Activity:
Rewrite the blog post starting with "Okay, so now" and going on through "it already is.", putting "salad" in place of "yogurt".

Reading text:
Wednesday, September 29, 2010

Here I Go Again...

Let me start off this blog by welcoming home one of my best friends from his five long months at Navy boot camp & electrician training!! So proud of you Danny & even better to have you home even if it is for a short stay!

Also, a big congratulations to my friend and co-worker Lauren and her husband John and their new addition...the adorable Braeden! I look forward to the pictures of the little guy every day. It really is amazing how a baby can just brighten your day.

Okay, so now down to business. I've been getting tons of suggestions from all the way down in the caribbean to right here at home about what I can do to lose the weight I need to lose. I appreciate all the advice and tips. Let me be clear. I am not looking for a quick fix. This is a LIFESTYLE. Yes, I seem to have lost my way a bit over the past several months, but I haven't veered off track completely and I can get back to where I need to be. I am aware that eating less is a way to lose weight, but I am not a believer in just eating a piece of fruit for breakfast and a yogurt for lunch. When your body goes into starvation mode and yes, for most people who eat that way that's what happens, your metabolism shuts down and stops burning fat. I don't need my metabolism to be slowed down any more than it already is.

I may work in an office, but I certainly don't sit down ALL day. I'm up and down the stairs several times, reaching and bending for charts so being stationary isn't something that happens for long periods of time. Even when I'm home, I'm up and down the stairs, bustling around the kitchen, cleaning (which you can burn close to 100 calories just by doing moderate housework) so I don't come home and constantly lay around even though I'd like to.

Given data:
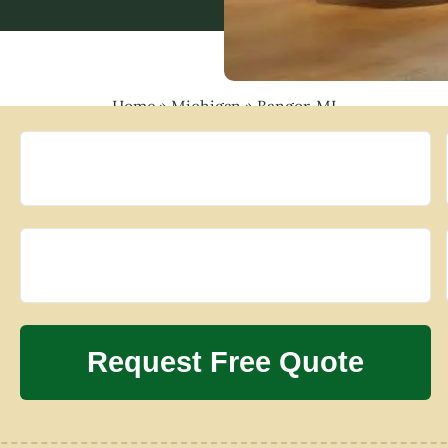
Home
»
Michigan
»
Bangor, MI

Expected output:
Okay, so now down to business. I've been getting tons of suggestions from all the way down in the caribbean to right here at home about what I can do to lose the weight I need to lose. I appreciate all the advice and tips. Let me be clear. I am not looking for a quick fix. This is a LIFESTYLE. Yes, I seem to have lost my way a bit over the past several months, but I haven't veered off track completely and I can get back to where I need to be. I am aware that eating less is a way to lose weight, but I am not a believer in just eating a piece of fruit for breakfast and a salad for lunch. When your body goes into starvation mode and yes, for most people who eat that way that's what happens, your metabolism shuts down and stops burning fat. I don't need my metabolism to be slowed down any more than it already is.